To remove the most significant digit we use the operator % that we used to find

the least sign. digit, with the old mask.

x=151751 % 100000 = 51751 (compare with finding most sign x // msd_mask )

Remove least sign.

x=51751 // 10 = 5175 (compare with finding least sign x % 10)

msd_mask //= 100

# We decrease our mask for msd by 2 places (because we removed 2 digits, most and

least significant ones).

100000 // 100 = 1000 (which correctly corresponds to msd_mask = 10**(num_digits -1))

The take away: how to get the least and most significant digit

x = 157

# Get the last digit (easiest)

🔷 x % 10 🔷

(e.g. 157 % 10 = 7)

(150/10 and remainder 7)

# Get the first digit

🔷 x // (10**d) 🔷 (where d is (num_digits - 1))

x // 100 = 157 // 100 = 1

(157 divides by 100 completely only 1 time)

# How you get the num_digits

num_digits = math.floor(math.log10(x)) + 1

9. Add without using +

Or “add bitwise operator”.

The following code adds two positive integers without using the ‘+’ operator.

The code uses bitwise operations to add two numbers.

Input: 2 3 Output: 5

def add_bitwise_operator(x, y):
    while y:
        carry = x & y   #identify which bits are both 1s
        x = x ^ y       #which bits are 0 and 1
        y = carry << 1  #y is now bits to carry towards the MSB
    return x

# Loop 1

x=0b10

y=0b11

carry=0b10

x=0b01

y=0b100

End of loop.

# Loop 2

c= x&y = 01&100=000

x= x^y = 01^100 = 101

y= c<<1 = 0<<1 = 00

y is no more, end of while y

result is return x, which is 101 (5)

carry = x & y

We get carry by using & on the numbers.

When adding, we have to carry 1 bit when both bits are 1. So carry is non zero when it has 1s. The & operator will identify if x and y have 1s at the same indexes, and thus we have to carry:

10 &

11

10 # carry

x = x ^ y

Gives us the bits that don’t require the carry.
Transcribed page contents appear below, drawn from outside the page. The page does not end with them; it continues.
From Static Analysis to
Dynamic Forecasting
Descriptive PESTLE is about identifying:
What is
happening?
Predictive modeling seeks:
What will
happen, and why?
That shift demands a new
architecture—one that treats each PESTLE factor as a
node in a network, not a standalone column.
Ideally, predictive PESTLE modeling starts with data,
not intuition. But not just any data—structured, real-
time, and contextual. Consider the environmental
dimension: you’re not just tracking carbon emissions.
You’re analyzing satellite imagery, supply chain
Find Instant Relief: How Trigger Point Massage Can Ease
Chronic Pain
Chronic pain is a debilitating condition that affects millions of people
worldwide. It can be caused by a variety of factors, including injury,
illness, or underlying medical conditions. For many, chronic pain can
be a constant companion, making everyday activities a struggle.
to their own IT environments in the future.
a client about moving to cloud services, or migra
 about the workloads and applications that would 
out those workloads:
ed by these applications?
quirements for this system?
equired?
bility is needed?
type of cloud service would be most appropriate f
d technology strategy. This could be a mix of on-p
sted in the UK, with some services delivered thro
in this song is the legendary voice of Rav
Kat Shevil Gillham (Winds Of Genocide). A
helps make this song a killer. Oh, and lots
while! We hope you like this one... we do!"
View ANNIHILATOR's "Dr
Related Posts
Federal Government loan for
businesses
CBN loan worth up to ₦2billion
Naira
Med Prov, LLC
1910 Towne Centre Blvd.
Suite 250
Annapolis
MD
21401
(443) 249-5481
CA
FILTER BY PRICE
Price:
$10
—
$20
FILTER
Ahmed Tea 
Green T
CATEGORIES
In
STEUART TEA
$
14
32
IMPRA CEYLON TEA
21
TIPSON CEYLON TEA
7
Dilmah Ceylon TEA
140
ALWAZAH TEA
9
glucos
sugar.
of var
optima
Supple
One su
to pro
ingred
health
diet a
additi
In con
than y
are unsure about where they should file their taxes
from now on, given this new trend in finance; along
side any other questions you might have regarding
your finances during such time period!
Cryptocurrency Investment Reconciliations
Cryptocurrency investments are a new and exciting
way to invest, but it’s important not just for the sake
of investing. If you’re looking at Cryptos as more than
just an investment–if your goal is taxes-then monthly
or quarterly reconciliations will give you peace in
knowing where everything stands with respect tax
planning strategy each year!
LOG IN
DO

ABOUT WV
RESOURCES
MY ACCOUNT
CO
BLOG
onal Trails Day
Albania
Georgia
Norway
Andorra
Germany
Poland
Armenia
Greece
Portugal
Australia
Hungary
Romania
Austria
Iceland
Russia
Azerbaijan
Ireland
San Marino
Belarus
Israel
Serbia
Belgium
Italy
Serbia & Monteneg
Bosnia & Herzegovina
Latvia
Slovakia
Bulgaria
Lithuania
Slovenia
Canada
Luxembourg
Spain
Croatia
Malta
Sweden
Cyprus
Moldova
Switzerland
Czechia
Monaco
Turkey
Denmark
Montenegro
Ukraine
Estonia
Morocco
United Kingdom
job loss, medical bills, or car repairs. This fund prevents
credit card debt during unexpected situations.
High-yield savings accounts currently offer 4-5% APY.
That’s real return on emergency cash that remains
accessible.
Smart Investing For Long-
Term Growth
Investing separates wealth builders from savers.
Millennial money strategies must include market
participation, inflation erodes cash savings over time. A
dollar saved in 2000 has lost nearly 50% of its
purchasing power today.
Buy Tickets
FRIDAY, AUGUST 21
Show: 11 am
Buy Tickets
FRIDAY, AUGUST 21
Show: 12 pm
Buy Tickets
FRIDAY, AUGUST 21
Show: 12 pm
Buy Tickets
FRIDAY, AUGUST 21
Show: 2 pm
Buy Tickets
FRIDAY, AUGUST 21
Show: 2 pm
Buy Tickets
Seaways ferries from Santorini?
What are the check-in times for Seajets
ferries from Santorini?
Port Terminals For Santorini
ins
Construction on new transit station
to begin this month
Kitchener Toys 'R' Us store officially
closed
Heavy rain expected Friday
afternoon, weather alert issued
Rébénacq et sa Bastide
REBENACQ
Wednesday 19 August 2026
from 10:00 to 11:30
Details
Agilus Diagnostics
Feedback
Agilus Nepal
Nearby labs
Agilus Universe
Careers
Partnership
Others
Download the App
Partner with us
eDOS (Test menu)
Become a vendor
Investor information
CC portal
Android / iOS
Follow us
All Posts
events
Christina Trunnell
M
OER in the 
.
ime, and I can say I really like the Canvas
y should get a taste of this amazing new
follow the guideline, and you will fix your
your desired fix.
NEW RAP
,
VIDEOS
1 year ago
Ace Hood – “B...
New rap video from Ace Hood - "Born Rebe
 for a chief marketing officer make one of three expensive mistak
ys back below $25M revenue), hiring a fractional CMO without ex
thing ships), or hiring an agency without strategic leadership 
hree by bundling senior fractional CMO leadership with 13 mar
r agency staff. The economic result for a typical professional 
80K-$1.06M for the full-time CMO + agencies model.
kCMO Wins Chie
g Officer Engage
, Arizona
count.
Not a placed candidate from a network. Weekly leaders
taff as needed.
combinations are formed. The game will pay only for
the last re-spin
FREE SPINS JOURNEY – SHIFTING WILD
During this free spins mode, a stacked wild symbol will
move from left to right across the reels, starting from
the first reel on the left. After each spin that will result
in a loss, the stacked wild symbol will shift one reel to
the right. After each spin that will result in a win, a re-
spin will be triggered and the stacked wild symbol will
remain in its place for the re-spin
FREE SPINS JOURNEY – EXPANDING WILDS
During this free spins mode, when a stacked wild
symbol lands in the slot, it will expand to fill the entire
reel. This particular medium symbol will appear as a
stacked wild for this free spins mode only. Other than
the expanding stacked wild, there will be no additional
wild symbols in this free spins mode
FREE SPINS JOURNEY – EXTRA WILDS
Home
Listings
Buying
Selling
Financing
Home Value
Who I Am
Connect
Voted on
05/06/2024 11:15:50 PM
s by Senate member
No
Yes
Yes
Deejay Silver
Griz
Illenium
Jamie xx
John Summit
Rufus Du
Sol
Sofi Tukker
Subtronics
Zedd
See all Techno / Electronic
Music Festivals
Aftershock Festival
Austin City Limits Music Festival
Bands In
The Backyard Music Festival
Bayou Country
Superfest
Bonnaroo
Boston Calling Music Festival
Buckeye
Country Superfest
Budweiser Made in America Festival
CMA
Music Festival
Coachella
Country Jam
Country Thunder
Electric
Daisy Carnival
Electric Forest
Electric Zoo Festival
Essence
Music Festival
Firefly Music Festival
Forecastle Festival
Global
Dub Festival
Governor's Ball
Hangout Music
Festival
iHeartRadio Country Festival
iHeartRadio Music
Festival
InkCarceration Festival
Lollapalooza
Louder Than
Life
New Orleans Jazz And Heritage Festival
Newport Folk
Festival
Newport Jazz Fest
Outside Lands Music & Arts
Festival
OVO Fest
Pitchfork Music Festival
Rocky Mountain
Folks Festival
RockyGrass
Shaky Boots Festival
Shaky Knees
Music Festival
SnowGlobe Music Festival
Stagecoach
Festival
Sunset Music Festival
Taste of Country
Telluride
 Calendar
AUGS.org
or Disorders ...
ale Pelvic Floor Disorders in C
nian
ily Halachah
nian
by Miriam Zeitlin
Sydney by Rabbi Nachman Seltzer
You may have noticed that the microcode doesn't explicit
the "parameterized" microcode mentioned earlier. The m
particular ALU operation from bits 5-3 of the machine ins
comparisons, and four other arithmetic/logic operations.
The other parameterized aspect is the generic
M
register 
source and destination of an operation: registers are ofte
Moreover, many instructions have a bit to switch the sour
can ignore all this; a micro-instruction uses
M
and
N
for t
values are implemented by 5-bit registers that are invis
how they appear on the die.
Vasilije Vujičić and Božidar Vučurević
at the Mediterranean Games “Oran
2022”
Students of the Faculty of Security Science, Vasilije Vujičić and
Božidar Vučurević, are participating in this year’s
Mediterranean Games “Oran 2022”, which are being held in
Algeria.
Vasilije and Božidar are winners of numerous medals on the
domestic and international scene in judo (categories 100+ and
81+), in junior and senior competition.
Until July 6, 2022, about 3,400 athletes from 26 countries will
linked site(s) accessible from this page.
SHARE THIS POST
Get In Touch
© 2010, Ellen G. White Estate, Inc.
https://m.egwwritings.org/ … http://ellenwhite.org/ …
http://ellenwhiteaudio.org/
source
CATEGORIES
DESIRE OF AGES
Plainly adds 0+1 (as xor identifies

exactly those bits).

10 ^

11

01

y = carry << 1

The purpose of the carry is to move the bit that needs to be carried one position closer to the MSB (i.e. to the left).

So y now carries that bit, moreover at the necessary position.

(first loop) c=10, y = 10 << 1 = 100

And hence the loop while y will go on while there are bits to carry.